Дверь закрылась, лязгнули засовы, и я погрузился в свое мрачное одиночество.

VII

Камера была снабжена двумя отдушинами: одно окошко выходило на дозорный путь, другое — на внутренний двор, куда в определенные часы заключенные выходили подышать воздухом вместе с теми, кого вели на работу за пределами тюрьмы. Поставив стул на свой стол, я мог добраться до этих отверстий, но увидеть что-либо не позволяли деревянные планки, которые перегораживали их наподобие жалюзи. В матрасе, принесенном Абди, я обнаружил внушительных размеров нож и пару щипцов. Этот добрый малый запрятал их туда на всякий случай, пока раскладывал для меня постель. С помощью этих инструментов мне удалось надпилить одну из планок, благодаря чему я смог разглядеть кусочек двора.

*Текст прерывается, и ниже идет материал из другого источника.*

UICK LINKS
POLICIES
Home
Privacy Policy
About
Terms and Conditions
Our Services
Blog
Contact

Когда заключенные подошли к бассейну, предназначенному для омовений и расположенному как раз под моей камерой, мне не составило труда привлечь к себе их внимание, и они сразу узнали меня. Связь была установлена, и я получил возможность общаться с внешним миром, так как их каждый день отводили на поливку садов господина губернатора. Дав несколько монет своему сомалийскому охраннику, они могли на некоторое время отлучиться и пойти куда им захочется.

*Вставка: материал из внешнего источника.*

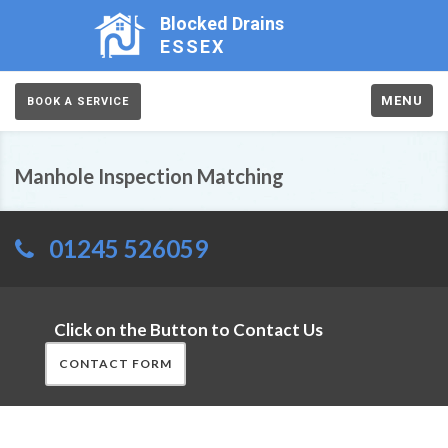
Blocked Drains
ESSEX
MENU
BOOK A SERVICE
Manhole Inspection Matching
01245 526059
Click on the Button to Contact Us
CONTACT FORM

При пособничестве туземца, начальника прислуги, организовалась почтовая служба. Плотно свернутые в трубочки записки я прикреплял к нитке и осторожно опускал из своего окошка к подножию стены, на дозорный путь, в часы, когда там дежурил муж Фатумы. Таким образом я мог теперь напрямую переписываться со своей женой и Марселем Корном, и, очень гордясь этим достижением, я принялся ждать ответа.

Первое письмо Армгарт обдало меня холодом; она с гневом обрушилась на эту подпольную переписку, которая грозила нам большими неприятностями, если бы она вдруг обнаружилась. Не следует, писала она, пренебрегать установленным порядком и пытаться обмануть правосудие… Последнее должно идти своим чередом, и наиболее убедительное доказательство моей невиновности, по ее мнению, заключалось бы в отсутствии у меня стремления каким-то образом уклониться от судебной процедуры. Я несколько раз перечитал окончание письма: «Я твоя жена и должна мужественно исполнить свой долг, заключающийся в том, чтобы быть с тобой до конца и защитить твою честь, которая в то же время является честью близких тебе людей. Я не могу судить о том, чего не знаю, поскольку ты не поставил меня в известность о сложностях, из-за которых ты, возможно, прибегнул к опасным средствам, но я верю в тебя и сохраню тебе верность, даже если внешне все будет свидетельствовать не в твою пользу».